What is Hill notation?
Hill notation is the standard way to write chemical formulas: (1) For carbon compounds: C first, then H, then other elements alphabetically (e.g., C₆H₁₂O₆ for glucose, C₂H₆O for ethanol). (2) For compounds without carbon: all elements in alphabetical order (e.g., H₂O for water, NaCl for salt). Hill notation ensures consistency in formula representation and makes formulas easier to compare and search. Understanding Hill notation helps you write formulas correctly and understand why formulas are written in specific orders. The calculator uses Hill notation automatically—observe it to reinforce the standard order.
Can this tool identify unknown compounds?
No. The empirical/molecular formula alone cannot identify a compound because many compounds share the same formula (isomers).

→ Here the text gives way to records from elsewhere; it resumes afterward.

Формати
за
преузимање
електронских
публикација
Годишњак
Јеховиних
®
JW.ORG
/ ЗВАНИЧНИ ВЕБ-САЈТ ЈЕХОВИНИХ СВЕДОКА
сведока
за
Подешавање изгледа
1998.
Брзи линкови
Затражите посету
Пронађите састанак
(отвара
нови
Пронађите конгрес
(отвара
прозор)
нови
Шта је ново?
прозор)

For example, both ethanol (CH₃CH₂OH) and dimethyl ether (CH₃OCH₃) have the molecular formula C₂H₆O. Structural isomers (different connectivity) and compounds with different molecular formulas can share the same empirical formula (e.g., CH₂O is the empirical formula for glucose, formaldehyde, and acetic acid). Additional spectroscopic data (NMR, IR, mass spectrometry), physical properties, and structural information are needed for compound identification. Understanding this limitation helps you see why formulas are just one piece of compound identification, and why this tool is for educational purposes only, not actual chemical identification.
What are the limitations of this calculator?
This tool works only for discrete molecular compounds, not ionic compounds, polymers, or network solids. It assumes pure samples with no impurities. It uses averaged atomic masses and cannot account for isotopic variations. It cannot distinguish structural isomers (different compounds with the same molecular formula). It does not determine structural formula (connectivity of atoms). Results should be verified for educational purposes only. Real compound identification requires multiple analytical techniques (spectroscopy, chromatography, etc.). Understanding these limitations helps you see why this tool is educational, not predictive, and why additional data is needed for complete compound identification.
Why is my multiplier n not a whole number?
If n is not close to a whole number (like 2.7 instead of 3), this suggests either: (1) The measured molar mass is incorrect (check your experimental data), (2) There are errors in the percent composition (verify all percentages), or (3) The empirical formula calculation went wrong (check mole ratios and rounding). The multiplier n must be a positive integer (1, 2, 3, ...) because molecular formulas are whole-number multiples of empirical formulas. If n is significantly off (e.g., 2.3 or 3.7), double-check all input values. Understanding this helps you troubleshoot formula determination problems and verify your calculations are correct.